President's column
The so-called “big crew change”—the retirement of a large number of experienced professionals and their replacement by a younger generation—has been widely debated during the last 10 years or so, including at many SPE conferences and in the columns of JPT. However, there is something new and very important: this big crew change has actually begun. How is the industry doing in this critical transition?
First, the companies are hiring a lot of young people. This is good news, but I am not sure we are hiring enough to meet our future needs. As I discussed in this column a couple of months ago, our future production will become more difficult and will require more efforts. More human brainpower will be definitively needed, and our industry may become slightly more staff intensive, which is a reversal from the historic trend. In addition, many of our activities will have more important technology and science components. Examples of such activities are seismic processing and interpretation, with more subtle traps and more difficult subsalt plays; EOR, with the need for advanced interface science for chemical flooding; and production operations, with difficult flow assurance issues in deepwater fields.
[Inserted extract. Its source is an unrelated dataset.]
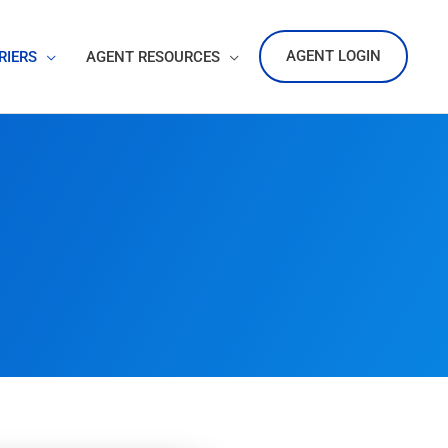
AGENT LOGIN
RIERS
AGENT RESOURCES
This means that we will need a more diverse staff—people with broad abilities who are able, for example, to manage a development project some day. This is the traditional petroleum engineer profile. But we also will need people with a focused, in-depth competence to address the type of issues I mention above, and which are relatively new in our industry.
So the new generation will be there for us to access. What about issues related to the loss of many experienced people? I remember having read a column in JPT where a very interesting observation was made: If we look at the global drilling activity in the past 20 years, we can clearly see a correlation between nonproductive time (NPT) and years of experience (average) of the drilling crews; staff with less experience makes more mistakes and loses more time. That is not a big surprise—after all, it is well known that making mistakes helps to build experience. This type of observation is reported only for drilling, because NPT is carefully measured and monitored only for drilling activities. The story no doubt is the same for all our activities, from geosciences to production operations; it just is not measured.